Una velada vigorosa fue la del viernes 24 de noviembre para la Orquesta Sinfónica de Yucatán en su temporada septiembre-diciembre dos mil veintitrés. Con ella cumple –además– el primer año en su sede alterna, el Palacio de la Música, a la espera de nuevos ajustes en sentidos varios. En este recorrido los distintos programas ofrecieron obras de vanguardia y de épocas mezcladas, con compositores familiares para el público de Yucatán.

Esta ocasión, un célebre desconocido –Tan Dun, creador de música para cinematografía– daría la nota audaz por sorprendente. Luego, el piano de la costarricense Daniela Navarro entregaría las notas principales ondeando a Saint-Saëns, de reciente presencia en el chelo de Marie Ythier.
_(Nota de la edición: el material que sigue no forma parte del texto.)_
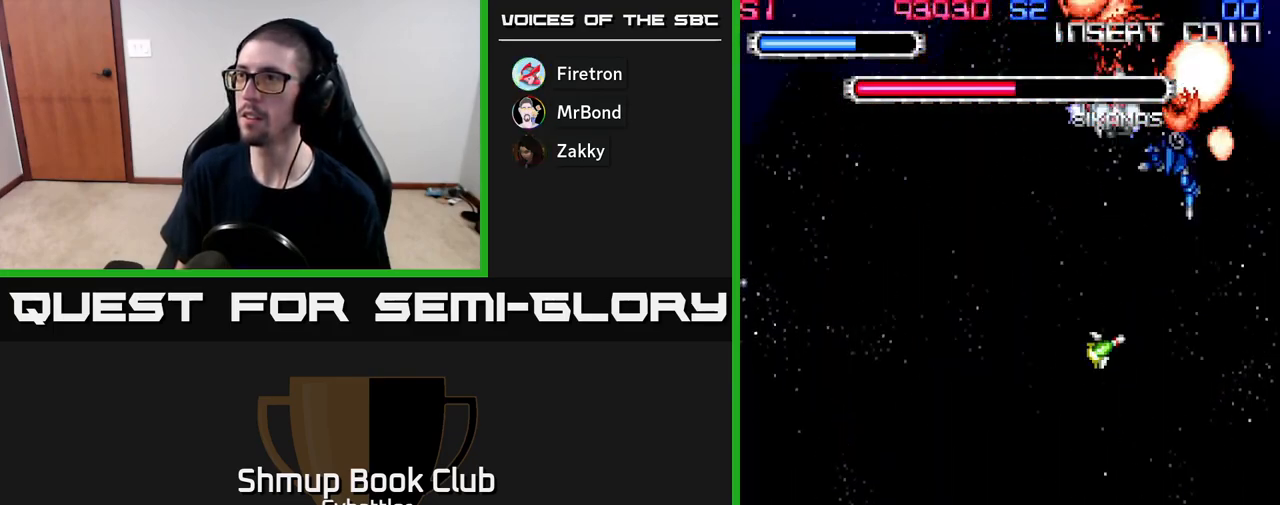
{"buttons": ["X", "DPAD_DOWN"], "right_stick": "center", "events": [[50, "X", "up"], [67, "DPAD_DOWN", "down"], [167, "X", "down"], [267, "X", "up"], [317, "X", "down"], [400, "X", "up"], [467, "X", "down"]]}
El programa se haría más denso con la inspiración de Debussy, por sus mundos oníricos, de una vanguardia que lleva doscientos años cautivando públicos.

Tan Dun es un compositor chino con presencia en decenas de películas. Su narrativa es programática para la comedia y la acción, el drama y el suspenso. Acostumbrado a desarrollar emociones, hizo algo no nuevo pero poco común: interactuar sus rompecabezas sonoros con la audiencia. Para la interpretación de “Pasacalle”, el público –siempre adherido al celular– descargó una grabación realizada con instrumentos chinos tradicionales, imitando sonidos de pájaros. Ese alboroto de trinos y gorjeos resultaba organizado por el maestro José Areán, en la antesala de una obra que se mueve con suspenso hacia la melodía súbita.
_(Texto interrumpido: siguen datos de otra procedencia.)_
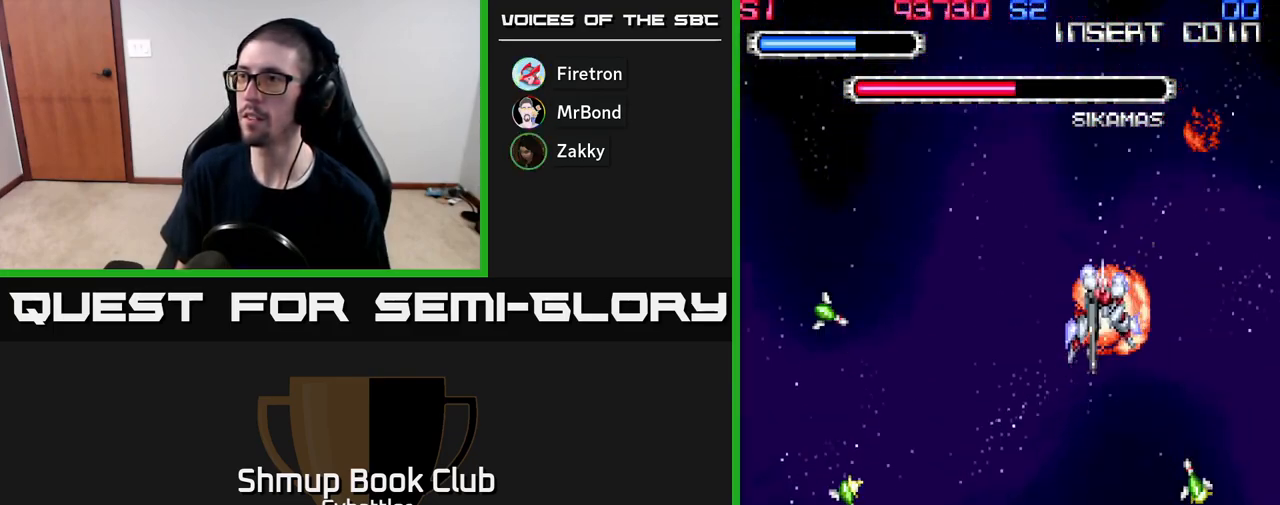
{"buttons": ["X", "DPAD_RIGHT"], "right_stick": "center", "events": [[67, "X", "up"], [133, "X", "down"], [233, "X", "up"], [300, "X", "down"], [333, "DPAD_RIGHT", "down"], [400, "DPAD_DOWN", "up"], [400, "X", "up"], [450, "X", "down"]]}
La sobrepoblación de instrumentos añadía una dupla de arpas; violines y chelos, una pizca reforzados además de una atalaya de alientos y metales que, sumados a las percusiones y marimbas, armaban combinaciones repentinas. El arpa, a veces; otras, el xilófono o los violines en pizzicato, se turnaban el engaño del rehilete. Lo mismo con las flautas, oboes y trombones, que cantaban frases unísonas, con interrupción de malletazos en el gong o en el tambor hasta llegar a un argumento nuevo. La diversión de colaborar con la orquesta prolongó los aplausos que ensordecían el lugar. Daniela Navarro tuvo qué atravesar ese júbilo. De pronto estaba ahí, como una aparición, agradeciendo su recibimiento tan extraño. Y entonces, Saint-Saëns.
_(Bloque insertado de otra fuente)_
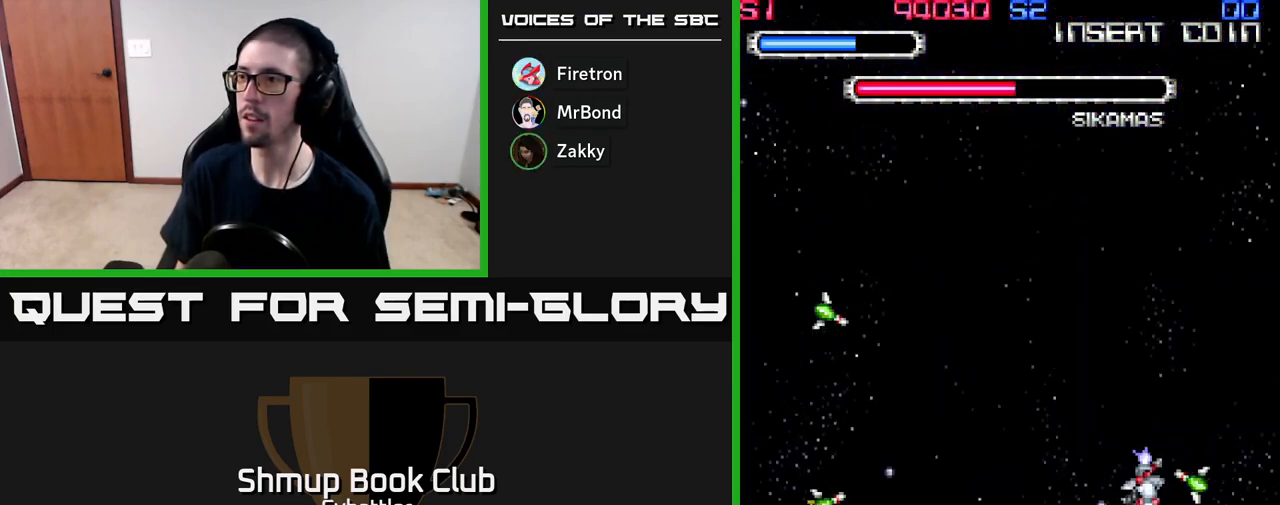
{"buttons": ["X", "DPAD_LEFT"], "right_stick": "center", "events": [[50, "X", "up"], [67, "DPAD_RIGHT", "up"], [100, "DPAD_LEFT", "down"], [150, "X", "down"], [233, "X", "up"], [300, "X", "down"], [400, "X", "up"], [467, "X", "down"]]}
Dentro de un ajuste que nace humilde, de calado correctísimo, el director formó el contexto que en pocos compases habitaría el piano. Cualquier visión tradicional del compositor fue llevada aparte, frente a la interpretación que se iba adueñando del recinto. Si alguna vez faltara un atributo a Saint-Saëns, ese fue el momento en que lo adquirió. Las manos de Daniela Navarro gestionaban matices de efusividades distintas pedidas por el genio y entregadas como suyas propias, ofreciendo una musicalidad principal.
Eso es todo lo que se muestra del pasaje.